Now, the Wolverines will spend the next few seasons adjusting into what will become their offense. And with that adjustment, the main proponent will be whom the Wolverines put at quarterback, and with Shane Morris (Warren, Mich./De La Salle) signed on in 2013 and Wilton Speight (Richmond, Va./Collegiate School) committed for 2014, Michigan is clearly making moves to change to a more typical pro-style offense.
“I think it was one of the main reasons why I ended up getting the offer, I just fit that mold that they’re looking for,” Speight said. “They would say it over and over that they’re getting away from the dual-threat. They want the dropback passer who can run the pro-style offense.”
Both Morris and Speight typify that type of play. They have the size and arm strength to make the big plays and enough skill with their feet to get Michigan out of trouble when necessary.

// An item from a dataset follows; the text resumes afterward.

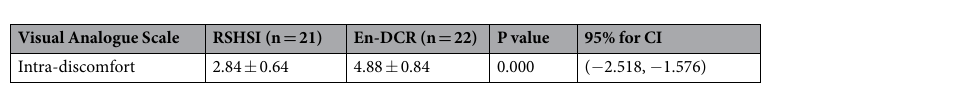
Figure 7. Outcomes of epiphora improvement respectively after the RSHSI or En-DCR described as frequency. n = the number of operative eyes. ( χ 2 = 1.804, P = 0.406).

And that was key, as Michigan didn’t sign a quarterback in the 2012 class, putting even more pressure on the 2013 class. With Gardner’s medical redshirt in question and his backup being Russell Bellomy (and then walk-on Brian Cleary), the Wolverines needed to sign a top 2013 guy.
“When you don’t scholarship a quarterback one year, you can’t miss on the next year,” Borges said. “He’s got to be a guy that you’re pretty well convinced is the future of your program at that position.”
Morris proved to be one of those top guys for Michigan, despite struggles during his senior campaign. But throughout the past two years he has displayed the qualities that Michigan wants -- a strong arm, a good football IQ and vision.
And Speight shows all those characteristics, too. Before settling on Speight, the Wolverines spent a lot of time evaluating 2014 quarterbacks.
Two other QBs were on the list -- David Cornwell (Norman, Okla./Norman North) and Michael O’Connor (Bradenton, Fla./IMG Academy). Early on, the Wolverines had shown some interest in dual-threat Deshone Kizer (Toledo, Ohio/Central Catholic) but then the Wolverines moved back over to pro-style guys.
And while it was vital to find a strong passer, most importantly, Michigan wanted to find players who showed leadership skills, which both Morris and Speight showed.
“At that position, you’re going to touch the ball every play. You’ve got to have that leadership,” Hoke said.
Picking up talented, pro-style prospects with leadership abilities in the 2013 and 2014 classes was key to Michigan moving forward with its offense. With great offensive line classes in 2012 and 2013 and big pickups at running back and wide receiver, fans might start to see the offense that the Wolverines have steered away from over the past few seasons.